Will anyone actually benefit from social media ads disappearing?
It’s important to note that the TTPA isn’t just about political ads on Meta and Google, even if that was the original focus of the law. The key will be in the implementation, but citizens in the EU should benefit from the wider transparency provisions of the regulation, even if a large and predictable portion of advertising spending is now gone. It may become easier to follow a larger number of things, some of which, like influencer spending, have been hereto invisible.
But as above, this seems to help some people more than others. For example, Hungary’s next parliamentary elections are in spring next year. For years, prime minister Viktor Orbán and his party, Fidesz, have dominated the Hungarian media landscape, including the use of paid political advertising to reach voters. His anti-immigration, conservative message will likely continue to find plenty of algorithmic reach, now supported by a more opaque army of paid influencers, media outlets and other, shadier forms of amplification.

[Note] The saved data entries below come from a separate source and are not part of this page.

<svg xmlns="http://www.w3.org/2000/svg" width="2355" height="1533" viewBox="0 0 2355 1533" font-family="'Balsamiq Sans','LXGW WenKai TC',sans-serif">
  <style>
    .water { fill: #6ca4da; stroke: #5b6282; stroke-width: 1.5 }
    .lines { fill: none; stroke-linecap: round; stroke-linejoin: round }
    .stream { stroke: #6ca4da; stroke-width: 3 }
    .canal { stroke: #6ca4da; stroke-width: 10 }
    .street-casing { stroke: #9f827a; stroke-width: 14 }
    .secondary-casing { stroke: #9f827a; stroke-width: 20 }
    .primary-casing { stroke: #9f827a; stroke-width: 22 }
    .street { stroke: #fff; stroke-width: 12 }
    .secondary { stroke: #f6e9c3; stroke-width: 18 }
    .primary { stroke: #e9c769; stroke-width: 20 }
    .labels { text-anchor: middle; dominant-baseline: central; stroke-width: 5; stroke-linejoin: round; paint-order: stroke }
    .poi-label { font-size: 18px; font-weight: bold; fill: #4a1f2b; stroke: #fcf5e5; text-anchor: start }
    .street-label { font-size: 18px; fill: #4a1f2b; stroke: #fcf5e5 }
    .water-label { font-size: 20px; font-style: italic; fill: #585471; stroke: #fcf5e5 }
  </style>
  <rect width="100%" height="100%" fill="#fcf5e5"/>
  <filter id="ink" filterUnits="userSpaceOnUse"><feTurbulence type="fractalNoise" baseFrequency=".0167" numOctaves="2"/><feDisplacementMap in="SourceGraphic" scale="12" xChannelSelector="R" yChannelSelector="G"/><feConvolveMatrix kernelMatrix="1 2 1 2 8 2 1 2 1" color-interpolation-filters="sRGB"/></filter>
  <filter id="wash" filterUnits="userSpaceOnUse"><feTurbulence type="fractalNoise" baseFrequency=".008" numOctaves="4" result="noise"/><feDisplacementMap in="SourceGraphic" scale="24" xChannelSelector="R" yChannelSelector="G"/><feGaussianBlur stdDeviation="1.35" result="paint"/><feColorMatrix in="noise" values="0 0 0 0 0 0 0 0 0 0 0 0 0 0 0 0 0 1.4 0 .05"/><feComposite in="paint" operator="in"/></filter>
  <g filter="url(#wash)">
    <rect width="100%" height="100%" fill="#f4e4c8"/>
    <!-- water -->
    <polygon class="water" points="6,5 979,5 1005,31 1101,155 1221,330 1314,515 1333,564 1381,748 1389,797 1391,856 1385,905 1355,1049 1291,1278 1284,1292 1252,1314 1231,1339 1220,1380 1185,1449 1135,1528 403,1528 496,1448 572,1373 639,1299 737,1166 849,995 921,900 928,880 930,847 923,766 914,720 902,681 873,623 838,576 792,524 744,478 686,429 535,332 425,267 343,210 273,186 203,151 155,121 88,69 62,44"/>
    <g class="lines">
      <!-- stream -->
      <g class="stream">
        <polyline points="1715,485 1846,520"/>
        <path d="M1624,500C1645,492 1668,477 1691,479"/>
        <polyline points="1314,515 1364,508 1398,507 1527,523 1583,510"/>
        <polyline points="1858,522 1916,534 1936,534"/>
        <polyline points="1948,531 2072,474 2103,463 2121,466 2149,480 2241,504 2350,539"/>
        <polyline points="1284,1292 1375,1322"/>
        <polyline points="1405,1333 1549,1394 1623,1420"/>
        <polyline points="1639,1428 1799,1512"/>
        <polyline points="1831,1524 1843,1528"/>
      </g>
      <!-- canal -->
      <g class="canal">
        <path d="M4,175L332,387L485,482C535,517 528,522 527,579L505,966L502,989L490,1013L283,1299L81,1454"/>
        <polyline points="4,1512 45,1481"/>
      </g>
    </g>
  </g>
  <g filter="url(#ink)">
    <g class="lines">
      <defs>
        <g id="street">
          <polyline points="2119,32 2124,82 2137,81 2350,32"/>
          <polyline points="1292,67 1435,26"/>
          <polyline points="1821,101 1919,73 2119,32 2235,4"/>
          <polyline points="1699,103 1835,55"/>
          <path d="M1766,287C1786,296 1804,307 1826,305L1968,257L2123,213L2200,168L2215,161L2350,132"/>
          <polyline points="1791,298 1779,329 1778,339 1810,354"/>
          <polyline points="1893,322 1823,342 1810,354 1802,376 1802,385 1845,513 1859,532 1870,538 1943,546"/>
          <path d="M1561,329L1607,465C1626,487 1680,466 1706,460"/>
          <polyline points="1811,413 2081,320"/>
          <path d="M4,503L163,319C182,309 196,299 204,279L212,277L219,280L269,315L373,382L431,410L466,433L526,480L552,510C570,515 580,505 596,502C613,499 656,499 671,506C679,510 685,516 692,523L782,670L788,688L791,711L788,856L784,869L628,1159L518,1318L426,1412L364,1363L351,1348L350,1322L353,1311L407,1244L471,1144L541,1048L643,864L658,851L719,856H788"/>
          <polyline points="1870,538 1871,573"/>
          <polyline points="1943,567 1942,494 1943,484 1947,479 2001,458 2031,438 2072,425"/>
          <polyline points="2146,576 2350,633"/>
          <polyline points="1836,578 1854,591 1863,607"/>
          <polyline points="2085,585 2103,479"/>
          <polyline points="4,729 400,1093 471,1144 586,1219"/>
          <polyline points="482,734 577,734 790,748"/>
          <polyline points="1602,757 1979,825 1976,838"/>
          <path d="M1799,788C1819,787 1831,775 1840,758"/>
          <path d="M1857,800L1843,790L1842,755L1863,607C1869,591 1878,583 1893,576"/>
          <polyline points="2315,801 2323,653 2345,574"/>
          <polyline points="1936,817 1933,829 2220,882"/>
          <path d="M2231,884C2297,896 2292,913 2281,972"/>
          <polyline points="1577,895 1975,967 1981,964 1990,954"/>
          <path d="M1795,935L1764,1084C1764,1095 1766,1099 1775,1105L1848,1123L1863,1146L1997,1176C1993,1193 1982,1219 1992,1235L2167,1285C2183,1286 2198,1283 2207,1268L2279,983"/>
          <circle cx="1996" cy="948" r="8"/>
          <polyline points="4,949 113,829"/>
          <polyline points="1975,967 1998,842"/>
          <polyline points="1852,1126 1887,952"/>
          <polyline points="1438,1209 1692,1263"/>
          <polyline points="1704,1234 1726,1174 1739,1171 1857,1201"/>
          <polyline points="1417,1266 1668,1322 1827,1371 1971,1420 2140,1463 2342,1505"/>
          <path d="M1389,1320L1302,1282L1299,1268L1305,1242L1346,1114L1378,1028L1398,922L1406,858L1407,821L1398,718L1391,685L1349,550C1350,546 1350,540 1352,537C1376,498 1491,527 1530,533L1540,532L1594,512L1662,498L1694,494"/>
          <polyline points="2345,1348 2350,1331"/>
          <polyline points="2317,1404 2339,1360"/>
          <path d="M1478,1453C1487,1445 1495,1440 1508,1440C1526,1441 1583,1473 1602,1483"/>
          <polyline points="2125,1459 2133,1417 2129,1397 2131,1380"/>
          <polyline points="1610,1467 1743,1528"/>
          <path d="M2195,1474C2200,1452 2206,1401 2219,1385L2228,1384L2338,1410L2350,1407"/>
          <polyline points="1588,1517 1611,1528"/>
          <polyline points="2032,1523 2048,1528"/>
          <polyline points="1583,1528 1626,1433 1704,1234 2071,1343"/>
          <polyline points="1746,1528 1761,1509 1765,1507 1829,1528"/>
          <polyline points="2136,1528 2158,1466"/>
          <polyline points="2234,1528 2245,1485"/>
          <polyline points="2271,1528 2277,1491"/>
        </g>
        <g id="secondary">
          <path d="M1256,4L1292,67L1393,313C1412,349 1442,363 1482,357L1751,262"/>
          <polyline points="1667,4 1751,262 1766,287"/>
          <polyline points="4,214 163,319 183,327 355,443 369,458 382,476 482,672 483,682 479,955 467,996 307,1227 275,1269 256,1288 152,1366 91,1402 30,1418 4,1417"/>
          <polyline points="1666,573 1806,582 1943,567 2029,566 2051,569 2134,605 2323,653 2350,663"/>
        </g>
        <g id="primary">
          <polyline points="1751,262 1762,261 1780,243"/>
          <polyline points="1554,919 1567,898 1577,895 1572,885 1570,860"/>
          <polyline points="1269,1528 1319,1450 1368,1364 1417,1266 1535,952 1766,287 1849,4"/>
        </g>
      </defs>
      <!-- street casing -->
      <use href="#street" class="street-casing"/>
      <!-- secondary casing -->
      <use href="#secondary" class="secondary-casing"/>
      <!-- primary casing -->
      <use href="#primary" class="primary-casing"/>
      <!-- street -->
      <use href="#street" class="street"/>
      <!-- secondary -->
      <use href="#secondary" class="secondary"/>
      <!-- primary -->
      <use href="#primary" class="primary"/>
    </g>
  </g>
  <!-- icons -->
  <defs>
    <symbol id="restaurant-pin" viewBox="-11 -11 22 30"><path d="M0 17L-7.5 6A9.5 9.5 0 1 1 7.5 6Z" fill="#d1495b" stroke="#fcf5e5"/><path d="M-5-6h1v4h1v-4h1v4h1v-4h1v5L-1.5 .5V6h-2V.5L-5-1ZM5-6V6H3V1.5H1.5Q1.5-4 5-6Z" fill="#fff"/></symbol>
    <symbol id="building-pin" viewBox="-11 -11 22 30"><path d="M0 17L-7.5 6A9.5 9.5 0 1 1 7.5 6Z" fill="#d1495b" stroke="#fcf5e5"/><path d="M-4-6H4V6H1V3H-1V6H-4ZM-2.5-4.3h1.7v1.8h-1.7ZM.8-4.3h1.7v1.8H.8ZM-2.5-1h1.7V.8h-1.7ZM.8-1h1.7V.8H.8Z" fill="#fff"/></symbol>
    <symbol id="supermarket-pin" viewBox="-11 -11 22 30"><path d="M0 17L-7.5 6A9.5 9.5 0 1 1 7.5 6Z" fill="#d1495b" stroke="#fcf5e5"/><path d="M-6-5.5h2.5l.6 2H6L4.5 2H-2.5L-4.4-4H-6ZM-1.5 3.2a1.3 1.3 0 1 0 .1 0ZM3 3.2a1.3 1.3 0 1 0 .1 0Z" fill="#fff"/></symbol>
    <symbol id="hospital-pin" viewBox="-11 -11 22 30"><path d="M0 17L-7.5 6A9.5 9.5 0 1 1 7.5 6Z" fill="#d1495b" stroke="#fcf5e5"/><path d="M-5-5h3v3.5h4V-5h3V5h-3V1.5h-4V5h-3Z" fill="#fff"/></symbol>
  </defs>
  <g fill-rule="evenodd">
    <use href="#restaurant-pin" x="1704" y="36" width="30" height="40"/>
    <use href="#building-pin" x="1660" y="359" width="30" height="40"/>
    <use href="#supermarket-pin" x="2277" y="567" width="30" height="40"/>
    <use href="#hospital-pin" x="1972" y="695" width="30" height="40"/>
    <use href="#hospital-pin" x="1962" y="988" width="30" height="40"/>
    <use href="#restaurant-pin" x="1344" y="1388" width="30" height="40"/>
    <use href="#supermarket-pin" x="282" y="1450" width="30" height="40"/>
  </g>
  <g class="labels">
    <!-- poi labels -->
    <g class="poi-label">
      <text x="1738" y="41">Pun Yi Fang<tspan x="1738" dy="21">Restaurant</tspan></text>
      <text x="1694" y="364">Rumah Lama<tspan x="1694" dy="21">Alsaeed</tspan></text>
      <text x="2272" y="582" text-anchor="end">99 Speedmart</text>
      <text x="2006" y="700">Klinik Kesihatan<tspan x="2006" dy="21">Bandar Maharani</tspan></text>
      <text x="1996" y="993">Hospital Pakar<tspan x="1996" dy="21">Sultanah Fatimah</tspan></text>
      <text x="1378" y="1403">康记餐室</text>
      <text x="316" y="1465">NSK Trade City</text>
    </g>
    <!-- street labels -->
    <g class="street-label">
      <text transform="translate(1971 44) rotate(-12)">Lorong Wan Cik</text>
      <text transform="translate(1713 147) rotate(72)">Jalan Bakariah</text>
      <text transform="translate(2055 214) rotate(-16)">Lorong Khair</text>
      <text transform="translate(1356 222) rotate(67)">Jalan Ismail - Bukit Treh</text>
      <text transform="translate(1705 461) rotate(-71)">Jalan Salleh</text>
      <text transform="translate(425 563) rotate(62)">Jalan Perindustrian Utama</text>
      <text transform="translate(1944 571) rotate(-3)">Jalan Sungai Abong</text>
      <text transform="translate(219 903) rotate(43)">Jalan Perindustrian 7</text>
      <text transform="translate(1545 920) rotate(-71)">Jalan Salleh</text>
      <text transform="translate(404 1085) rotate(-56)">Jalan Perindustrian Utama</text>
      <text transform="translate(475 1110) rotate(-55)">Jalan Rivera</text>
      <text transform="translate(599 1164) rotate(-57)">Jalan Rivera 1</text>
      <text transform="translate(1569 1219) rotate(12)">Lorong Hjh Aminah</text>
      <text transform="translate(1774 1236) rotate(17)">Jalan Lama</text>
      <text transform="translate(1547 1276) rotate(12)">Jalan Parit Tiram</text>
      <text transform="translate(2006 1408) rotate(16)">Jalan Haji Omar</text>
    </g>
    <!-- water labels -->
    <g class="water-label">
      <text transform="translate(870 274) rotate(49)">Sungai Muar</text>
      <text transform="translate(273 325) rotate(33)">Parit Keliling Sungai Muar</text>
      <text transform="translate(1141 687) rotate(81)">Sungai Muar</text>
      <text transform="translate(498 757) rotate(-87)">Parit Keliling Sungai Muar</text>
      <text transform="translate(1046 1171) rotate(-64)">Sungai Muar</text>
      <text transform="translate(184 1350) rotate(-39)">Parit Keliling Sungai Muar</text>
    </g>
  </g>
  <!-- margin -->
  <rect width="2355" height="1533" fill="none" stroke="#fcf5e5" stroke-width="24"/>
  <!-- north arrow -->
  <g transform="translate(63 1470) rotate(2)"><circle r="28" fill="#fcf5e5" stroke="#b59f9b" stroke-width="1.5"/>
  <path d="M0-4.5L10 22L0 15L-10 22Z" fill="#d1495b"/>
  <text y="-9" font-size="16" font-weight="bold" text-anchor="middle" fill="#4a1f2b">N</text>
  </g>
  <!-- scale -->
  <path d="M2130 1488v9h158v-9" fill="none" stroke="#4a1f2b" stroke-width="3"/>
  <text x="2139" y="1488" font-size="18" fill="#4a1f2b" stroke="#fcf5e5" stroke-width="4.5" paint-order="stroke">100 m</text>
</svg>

This may also happen across Europe, where there are a number of national and state elections over the next couple of years where far-right parties, already enjoying a significant algorithmic advantage, will do well.
Was there a better way?
Instead of the TTPA’s broad approach, a more limited regulation focusing on a combination of user controls and transparency would have set standards and expectations across the market without creating such widespread disruption and uncertainty.
There are no perfect answers in political advertising, but a better balance would have understood the risk that the platforms would leave the market, resulting in a more polarized and unpredictable political conversation.
“Doing what the platforms will tolerate” is clearly a suboptimal way to make policy, but if the only people to truly benefit from change are the ones who present the greatest challenge to democracy, we’re in a very bad place.